Just do whatever you want and put it on the birth certificate and say it’s done. My partner had no say in mine and won’t the next either haha. Put your foot down and say she is getting your last night so this is her first namerrr

That sounds so similar to what we experienced with both kids (only difference being that I was quite relaxed about it and my partner was getting really frustrated). We never liked each other's name suggestions. I wanted the more exotic names, so I put a lot of time into searching for more names and making more suggestions, with not much luck. In the end we agreed on a name that's fairly common but with a twist to it (slightly different spelling + pronunciation). I'm not saying that's what you should do, but I personally do believe that it's a very important choice for both of you to make and it would be ideal if you could agree on something that you're both at least to some degree happy with. Maybe you could make a list: You add 10 names you like and he also adds 10 names (he needs to do his part!!). Then you individually rate/give points to all the names on the list; e.g. 0:never, 1:ok, 2:like, 3:love. Possibly you'll have a name or two where there is overlap or stands out with the most points. Good luck!

I actually think maybe getting some counselling to help you both reach a decision might be the best approach. Yes it may sound dramatic but you're clearly in a stalemate unable to reach a resolution that you are both happy with. I think the real issue at play is not the obvious one. It's just a symptom of underlying things that need to be resolved eg how to communicate with meaningful intentions, truly listen to each other, agree on a set of common criteria for naming baby, how to parent etc. Picking a name for a child is a huge decision and I think one where both parents must feel comfortable with/happy with so there is no resentment.
◆ ◆ ◆
Copy the passage of the baby-naming replies from "I actually think" to "is no resentment.", keeping every word and mark unchanged. Work only from the text above, with no outside knowledge.

RECORD EXTRACTS →
◆ ◆ ◆
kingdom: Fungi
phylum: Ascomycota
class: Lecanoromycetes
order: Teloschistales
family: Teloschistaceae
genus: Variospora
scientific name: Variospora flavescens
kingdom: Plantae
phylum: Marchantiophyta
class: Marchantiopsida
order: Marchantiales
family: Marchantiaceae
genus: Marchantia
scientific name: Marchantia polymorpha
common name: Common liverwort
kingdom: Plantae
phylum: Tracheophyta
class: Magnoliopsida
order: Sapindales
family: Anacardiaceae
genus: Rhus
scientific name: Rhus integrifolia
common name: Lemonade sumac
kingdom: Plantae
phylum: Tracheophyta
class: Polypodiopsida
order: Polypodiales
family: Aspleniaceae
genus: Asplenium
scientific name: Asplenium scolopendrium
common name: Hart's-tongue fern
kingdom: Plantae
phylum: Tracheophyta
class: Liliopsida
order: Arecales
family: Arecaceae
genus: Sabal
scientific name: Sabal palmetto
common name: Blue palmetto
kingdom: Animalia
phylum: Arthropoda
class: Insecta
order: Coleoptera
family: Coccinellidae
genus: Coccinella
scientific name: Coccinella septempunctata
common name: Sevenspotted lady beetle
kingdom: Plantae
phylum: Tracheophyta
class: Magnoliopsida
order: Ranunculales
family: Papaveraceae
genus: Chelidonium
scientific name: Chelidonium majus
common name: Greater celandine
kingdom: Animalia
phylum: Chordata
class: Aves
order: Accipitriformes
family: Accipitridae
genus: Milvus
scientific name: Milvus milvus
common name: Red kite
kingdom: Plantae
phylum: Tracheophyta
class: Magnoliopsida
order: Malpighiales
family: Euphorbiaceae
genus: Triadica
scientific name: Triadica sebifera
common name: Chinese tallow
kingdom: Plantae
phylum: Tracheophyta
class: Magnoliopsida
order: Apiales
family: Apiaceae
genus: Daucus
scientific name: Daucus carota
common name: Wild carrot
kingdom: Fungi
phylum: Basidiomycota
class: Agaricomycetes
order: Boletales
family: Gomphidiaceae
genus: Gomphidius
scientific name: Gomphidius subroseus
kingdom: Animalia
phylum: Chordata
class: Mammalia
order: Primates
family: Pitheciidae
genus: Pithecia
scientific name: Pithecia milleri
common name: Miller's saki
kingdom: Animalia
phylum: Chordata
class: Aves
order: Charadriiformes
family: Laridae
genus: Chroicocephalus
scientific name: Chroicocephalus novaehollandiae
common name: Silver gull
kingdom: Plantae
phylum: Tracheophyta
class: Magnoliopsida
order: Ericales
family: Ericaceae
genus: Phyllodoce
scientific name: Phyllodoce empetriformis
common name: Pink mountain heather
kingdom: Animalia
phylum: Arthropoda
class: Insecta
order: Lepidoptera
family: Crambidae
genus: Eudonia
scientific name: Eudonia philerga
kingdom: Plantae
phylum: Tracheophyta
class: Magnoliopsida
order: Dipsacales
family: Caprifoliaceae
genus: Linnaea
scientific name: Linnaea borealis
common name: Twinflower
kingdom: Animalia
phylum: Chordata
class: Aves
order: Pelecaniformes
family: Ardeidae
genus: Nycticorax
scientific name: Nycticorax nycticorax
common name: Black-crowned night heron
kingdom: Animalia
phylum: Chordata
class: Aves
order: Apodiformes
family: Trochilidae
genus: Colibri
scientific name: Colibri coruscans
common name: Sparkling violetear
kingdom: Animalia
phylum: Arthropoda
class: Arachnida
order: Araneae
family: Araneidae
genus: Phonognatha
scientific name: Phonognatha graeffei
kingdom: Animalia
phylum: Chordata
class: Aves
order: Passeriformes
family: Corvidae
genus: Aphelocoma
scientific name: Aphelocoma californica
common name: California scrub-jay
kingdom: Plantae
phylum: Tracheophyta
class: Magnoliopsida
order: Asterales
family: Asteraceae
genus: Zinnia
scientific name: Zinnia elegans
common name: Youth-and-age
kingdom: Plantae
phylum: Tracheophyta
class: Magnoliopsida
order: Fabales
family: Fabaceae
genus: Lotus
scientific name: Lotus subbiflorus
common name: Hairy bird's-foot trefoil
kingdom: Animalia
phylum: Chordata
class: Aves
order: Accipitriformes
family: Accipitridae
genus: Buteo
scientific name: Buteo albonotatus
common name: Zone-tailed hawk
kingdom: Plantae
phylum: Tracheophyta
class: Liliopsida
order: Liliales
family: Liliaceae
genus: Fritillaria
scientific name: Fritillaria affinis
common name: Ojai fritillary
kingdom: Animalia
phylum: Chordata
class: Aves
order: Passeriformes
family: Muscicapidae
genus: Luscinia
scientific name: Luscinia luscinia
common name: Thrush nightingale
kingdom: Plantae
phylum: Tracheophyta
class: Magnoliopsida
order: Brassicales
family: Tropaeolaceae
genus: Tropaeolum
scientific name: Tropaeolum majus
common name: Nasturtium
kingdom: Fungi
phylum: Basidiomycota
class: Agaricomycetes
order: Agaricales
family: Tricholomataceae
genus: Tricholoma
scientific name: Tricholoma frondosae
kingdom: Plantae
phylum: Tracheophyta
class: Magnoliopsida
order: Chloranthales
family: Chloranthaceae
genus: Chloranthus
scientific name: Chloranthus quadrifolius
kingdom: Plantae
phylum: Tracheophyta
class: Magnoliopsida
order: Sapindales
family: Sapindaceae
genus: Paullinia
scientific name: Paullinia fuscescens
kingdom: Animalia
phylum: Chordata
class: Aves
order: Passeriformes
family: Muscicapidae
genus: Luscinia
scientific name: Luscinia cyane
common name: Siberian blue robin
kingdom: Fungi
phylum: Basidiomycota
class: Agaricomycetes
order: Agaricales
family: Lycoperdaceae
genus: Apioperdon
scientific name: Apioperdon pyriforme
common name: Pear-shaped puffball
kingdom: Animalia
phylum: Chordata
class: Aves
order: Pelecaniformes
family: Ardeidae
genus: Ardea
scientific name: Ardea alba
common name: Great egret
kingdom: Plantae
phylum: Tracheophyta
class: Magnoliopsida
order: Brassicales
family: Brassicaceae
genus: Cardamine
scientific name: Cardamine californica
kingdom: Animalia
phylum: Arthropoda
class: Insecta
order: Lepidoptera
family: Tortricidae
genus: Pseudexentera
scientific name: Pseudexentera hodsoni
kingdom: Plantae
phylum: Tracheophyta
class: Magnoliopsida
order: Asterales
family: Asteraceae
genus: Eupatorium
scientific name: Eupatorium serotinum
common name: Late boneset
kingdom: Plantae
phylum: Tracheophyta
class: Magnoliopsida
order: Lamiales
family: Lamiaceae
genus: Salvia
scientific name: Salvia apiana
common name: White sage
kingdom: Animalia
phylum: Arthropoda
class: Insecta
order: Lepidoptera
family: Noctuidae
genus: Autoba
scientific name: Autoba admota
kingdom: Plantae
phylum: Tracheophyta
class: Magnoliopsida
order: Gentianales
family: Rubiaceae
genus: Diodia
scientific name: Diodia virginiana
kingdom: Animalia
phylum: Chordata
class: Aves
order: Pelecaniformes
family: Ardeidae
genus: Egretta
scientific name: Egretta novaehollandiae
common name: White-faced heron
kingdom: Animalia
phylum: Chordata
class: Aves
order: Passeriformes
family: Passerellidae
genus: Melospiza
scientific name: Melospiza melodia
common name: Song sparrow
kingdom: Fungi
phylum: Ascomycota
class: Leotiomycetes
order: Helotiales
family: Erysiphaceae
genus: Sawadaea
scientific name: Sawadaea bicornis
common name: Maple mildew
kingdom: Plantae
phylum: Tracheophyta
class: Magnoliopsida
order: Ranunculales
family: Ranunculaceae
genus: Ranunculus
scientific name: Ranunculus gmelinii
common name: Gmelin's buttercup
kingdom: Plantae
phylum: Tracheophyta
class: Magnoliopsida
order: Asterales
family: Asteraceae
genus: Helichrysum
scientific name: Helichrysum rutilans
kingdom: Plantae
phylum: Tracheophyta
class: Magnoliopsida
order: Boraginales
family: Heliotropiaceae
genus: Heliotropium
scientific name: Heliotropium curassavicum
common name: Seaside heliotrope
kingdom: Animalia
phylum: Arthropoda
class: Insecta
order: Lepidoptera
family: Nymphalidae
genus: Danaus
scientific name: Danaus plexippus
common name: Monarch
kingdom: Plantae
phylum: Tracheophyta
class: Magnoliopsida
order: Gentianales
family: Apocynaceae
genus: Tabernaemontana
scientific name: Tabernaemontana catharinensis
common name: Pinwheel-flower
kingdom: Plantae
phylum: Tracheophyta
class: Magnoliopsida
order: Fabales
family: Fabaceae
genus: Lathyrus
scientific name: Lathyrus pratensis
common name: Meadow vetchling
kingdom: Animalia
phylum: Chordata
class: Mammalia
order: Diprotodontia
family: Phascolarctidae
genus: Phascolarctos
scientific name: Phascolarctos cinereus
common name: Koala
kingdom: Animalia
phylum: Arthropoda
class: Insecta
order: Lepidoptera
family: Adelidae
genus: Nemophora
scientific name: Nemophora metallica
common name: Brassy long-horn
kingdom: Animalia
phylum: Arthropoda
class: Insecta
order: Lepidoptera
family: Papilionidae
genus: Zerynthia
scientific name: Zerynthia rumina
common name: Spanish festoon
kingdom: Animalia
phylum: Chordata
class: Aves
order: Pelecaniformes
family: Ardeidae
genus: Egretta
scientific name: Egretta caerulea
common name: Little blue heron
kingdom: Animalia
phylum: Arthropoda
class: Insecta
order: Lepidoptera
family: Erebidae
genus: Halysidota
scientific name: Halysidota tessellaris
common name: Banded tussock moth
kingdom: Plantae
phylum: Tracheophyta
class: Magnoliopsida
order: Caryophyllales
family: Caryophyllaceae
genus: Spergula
◆ ◆ ◆
EXPECTED ANSWER →
I actually think maybe getting some counselling to help you both reach a decision might be the best approach. Yes it may sound dramatic but you're clearly in a stalemate unable to reach a resolution that you are both happy with. I think the real issue at play is not the obvious one. It's just a symptom of underlying things that need to be resolved eg how to communicate with meaningful intentions, truly listen to each other, agree on a set of common criteria for naming baby, how to parent etc. Picking a name for a child is a huge decision and I think one where both parents must feel comfortable with/happy with so there is no resentment.